**PASSAGE:**
— START —
When people fall in love and want to see where things go, sometimes they move in with each other. But what happens when a Korean-Japanese couple lives in the same house?
To get an idea of how things might go, we spoke with Ji-yeon, a Korean national, who started dating Hiroshi, a Japanese man, a while ago. We heard both of their opinions on their relationship and what surprised them both about living together. So let's have a look at what they both said below! (The following are the opinions of the two respondents.)
Man who needs to soak in the bathtub every day VS Woman who is pleased with just a shower
Japanese boyfriend doesn't seem to take showers, but prefers a soak instead. What's going on?
“I prefer taking showers. Even if I sweat a bit, especially in summer, I'll take a shower right away. My boyfriend comes home after work and soaks in the bathtub every day. I know that Japanese people like being in the bath, but it's amazing to see him hopping in the tub literally every day (laughs). I guess it's a bit of a difference. There are so many homes in Korea without a bathtub - just a shower seems to suffice." (Ji-yeon / Korean female / 30 / Office worker)
— END —
**WHAT THIS TASK INVOLVES:** In the passage about the Korean-Japanese couple, which four details about Ji-yeon appear in the parentheses after her quote?

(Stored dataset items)
— START —
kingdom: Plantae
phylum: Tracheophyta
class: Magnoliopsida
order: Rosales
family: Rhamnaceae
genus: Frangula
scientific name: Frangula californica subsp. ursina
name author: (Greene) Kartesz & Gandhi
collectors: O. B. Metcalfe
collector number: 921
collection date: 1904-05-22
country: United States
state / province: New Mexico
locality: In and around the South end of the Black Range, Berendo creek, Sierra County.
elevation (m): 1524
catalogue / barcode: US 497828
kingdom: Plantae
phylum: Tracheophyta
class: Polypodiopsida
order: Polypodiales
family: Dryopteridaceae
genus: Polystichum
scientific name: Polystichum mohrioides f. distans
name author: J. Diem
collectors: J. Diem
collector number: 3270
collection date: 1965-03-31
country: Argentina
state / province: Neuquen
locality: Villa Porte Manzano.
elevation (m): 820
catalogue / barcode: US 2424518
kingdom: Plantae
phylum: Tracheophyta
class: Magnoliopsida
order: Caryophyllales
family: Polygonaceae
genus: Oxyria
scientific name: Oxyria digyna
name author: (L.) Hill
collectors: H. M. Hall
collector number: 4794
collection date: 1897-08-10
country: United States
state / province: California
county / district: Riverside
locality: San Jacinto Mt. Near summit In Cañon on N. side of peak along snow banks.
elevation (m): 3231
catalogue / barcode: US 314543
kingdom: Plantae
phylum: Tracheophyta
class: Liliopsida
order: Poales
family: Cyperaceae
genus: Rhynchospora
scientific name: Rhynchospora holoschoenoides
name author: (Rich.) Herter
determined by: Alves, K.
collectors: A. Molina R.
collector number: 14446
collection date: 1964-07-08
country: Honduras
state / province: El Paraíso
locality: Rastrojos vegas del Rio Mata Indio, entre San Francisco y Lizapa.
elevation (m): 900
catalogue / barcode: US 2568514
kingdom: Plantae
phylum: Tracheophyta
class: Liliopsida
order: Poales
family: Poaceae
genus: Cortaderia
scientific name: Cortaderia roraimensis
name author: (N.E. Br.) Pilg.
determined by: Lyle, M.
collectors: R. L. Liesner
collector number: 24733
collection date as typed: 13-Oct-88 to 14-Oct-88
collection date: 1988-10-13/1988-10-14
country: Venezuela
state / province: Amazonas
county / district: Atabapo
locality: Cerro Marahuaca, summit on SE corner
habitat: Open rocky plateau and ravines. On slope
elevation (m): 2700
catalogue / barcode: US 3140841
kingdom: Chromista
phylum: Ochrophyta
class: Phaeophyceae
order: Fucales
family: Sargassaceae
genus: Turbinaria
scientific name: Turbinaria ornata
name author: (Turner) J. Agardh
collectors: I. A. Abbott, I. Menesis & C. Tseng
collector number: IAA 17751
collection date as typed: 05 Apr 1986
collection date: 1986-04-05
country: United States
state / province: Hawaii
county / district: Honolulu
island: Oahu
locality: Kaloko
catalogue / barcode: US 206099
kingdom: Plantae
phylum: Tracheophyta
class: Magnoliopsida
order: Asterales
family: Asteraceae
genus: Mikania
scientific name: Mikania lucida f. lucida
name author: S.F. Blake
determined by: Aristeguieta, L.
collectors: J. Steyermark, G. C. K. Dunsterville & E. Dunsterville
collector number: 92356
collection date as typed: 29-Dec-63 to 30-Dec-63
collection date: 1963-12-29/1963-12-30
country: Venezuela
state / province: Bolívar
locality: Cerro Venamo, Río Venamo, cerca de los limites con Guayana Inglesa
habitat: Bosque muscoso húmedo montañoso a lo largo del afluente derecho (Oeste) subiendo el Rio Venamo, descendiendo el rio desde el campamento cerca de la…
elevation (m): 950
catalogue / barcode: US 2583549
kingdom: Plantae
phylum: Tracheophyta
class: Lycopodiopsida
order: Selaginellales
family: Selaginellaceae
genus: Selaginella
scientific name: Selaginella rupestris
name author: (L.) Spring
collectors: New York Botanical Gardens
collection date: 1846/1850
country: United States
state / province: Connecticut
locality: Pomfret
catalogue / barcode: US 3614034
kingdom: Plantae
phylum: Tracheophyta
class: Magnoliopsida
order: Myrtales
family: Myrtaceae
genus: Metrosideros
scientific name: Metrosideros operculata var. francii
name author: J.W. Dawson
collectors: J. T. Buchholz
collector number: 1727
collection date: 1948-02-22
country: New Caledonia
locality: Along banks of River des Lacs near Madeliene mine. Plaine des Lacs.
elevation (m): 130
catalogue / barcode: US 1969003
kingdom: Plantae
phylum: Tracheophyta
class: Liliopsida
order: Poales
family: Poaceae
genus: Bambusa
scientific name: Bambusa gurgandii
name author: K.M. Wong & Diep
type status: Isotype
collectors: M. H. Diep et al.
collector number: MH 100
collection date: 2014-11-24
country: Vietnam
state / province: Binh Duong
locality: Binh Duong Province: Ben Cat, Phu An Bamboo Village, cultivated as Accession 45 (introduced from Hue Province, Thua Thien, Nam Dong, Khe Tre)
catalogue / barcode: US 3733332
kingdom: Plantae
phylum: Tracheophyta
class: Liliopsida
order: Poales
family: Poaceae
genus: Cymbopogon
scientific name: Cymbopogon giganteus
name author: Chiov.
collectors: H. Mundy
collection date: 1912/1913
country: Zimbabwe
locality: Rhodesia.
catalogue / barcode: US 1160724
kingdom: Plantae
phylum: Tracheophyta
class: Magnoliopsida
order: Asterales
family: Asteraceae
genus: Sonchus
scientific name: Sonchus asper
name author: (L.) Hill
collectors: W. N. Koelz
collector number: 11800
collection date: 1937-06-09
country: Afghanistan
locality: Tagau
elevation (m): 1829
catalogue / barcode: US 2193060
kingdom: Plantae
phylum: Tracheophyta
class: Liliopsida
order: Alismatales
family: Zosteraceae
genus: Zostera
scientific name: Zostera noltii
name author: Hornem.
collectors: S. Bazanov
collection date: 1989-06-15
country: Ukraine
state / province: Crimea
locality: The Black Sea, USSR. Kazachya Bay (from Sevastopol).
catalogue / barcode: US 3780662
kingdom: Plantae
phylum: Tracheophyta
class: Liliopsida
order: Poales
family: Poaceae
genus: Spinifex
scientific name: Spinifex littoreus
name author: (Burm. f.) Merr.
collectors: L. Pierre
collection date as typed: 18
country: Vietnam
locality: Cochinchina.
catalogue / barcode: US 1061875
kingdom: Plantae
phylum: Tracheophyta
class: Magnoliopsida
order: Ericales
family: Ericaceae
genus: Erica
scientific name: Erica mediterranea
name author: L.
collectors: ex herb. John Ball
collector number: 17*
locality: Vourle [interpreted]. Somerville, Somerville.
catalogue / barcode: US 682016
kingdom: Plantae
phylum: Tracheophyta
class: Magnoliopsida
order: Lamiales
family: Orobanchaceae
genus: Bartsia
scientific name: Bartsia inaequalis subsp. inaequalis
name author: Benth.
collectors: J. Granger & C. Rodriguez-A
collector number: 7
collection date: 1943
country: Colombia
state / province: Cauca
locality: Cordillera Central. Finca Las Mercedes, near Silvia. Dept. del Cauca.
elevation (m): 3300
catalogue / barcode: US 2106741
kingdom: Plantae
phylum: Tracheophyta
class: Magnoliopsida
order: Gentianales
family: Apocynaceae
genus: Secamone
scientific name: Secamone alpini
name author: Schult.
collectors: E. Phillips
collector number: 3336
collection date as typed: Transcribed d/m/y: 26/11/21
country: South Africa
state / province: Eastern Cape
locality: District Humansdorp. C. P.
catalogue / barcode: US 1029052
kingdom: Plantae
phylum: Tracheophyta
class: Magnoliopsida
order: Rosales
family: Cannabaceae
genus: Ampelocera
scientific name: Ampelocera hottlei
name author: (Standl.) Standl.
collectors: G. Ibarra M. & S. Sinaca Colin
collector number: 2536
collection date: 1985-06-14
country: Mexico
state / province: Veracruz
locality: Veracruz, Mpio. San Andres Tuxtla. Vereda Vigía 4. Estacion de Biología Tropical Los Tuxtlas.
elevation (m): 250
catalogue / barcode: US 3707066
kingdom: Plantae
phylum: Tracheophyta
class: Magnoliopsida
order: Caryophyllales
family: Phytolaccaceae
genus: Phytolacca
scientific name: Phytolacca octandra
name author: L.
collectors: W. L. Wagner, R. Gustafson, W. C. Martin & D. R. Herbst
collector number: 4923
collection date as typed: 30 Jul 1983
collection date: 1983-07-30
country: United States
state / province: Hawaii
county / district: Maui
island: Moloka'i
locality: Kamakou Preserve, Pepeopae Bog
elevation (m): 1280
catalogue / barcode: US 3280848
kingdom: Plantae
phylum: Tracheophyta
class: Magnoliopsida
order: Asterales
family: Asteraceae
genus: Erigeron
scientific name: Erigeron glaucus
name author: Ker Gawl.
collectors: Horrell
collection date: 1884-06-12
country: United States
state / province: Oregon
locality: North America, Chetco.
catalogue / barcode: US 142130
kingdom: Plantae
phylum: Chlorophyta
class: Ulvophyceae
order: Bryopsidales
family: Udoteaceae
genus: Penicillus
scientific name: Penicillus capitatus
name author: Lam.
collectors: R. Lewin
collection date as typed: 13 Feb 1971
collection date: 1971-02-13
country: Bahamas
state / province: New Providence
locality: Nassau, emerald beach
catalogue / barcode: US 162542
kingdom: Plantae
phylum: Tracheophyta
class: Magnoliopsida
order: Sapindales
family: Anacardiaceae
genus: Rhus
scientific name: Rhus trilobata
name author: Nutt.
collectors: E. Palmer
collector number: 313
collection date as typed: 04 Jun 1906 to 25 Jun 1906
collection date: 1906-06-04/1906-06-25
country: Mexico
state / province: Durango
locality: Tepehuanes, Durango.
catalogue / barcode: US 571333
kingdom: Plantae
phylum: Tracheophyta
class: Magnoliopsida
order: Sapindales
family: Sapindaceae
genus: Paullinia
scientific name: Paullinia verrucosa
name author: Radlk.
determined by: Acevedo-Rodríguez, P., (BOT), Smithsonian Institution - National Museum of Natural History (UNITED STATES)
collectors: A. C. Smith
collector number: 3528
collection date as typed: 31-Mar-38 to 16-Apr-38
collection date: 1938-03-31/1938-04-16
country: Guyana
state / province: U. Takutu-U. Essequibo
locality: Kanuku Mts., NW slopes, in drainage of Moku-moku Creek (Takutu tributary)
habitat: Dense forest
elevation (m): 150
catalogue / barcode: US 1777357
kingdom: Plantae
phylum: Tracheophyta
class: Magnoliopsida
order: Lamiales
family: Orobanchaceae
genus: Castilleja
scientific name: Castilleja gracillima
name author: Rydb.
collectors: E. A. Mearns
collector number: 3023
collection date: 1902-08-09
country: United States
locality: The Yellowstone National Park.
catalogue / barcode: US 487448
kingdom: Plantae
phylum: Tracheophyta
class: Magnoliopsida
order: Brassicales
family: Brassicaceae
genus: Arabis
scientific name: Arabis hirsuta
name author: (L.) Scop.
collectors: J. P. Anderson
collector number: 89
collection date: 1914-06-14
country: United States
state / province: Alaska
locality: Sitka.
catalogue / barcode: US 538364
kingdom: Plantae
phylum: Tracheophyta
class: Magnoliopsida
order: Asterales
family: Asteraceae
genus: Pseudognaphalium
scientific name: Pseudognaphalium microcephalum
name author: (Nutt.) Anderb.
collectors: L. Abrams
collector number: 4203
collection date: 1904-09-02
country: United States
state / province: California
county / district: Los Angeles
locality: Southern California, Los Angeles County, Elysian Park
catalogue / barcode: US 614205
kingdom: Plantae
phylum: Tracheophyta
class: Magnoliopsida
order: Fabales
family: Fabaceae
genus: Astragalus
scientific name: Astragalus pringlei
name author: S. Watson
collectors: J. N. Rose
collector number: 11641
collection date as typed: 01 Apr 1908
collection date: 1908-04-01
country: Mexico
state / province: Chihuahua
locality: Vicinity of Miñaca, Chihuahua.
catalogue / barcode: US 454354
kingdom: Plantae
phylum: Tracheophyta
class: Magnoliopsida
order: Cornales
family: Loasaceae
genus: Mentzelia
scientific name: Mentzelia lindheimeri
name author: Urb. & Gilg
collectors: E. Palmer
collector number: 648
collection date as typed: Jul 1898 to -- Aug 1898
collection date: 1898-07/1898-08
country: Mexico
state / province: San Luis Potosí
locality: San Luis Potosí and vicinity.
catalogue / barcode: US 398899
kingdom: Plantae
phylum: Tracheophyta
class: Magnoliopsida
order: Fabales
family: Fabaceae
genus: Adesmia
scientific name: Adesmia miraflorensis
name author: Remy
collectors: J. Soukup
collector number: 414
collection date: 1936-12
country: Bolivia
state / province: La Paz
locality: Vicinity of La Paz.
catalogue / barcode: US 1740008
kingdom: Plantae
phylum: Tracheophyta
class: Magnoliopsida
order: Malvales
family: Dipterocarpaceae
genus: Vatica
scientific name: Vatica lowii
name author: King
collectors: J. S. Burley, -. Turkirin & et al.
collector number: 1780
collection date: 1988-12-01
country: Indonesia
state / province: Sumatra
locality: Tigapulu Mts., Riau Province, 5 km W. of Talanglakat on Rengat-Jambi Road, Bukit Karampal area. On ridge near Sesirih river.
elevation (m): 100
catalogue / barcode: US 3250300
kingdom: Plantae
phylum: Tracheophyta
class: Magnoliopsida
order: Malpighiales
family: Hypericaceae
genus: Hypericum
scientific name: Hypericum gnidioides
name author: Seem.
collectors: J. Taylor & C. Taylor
— END —
**SOLUTION:** Korean, female, 30, office worker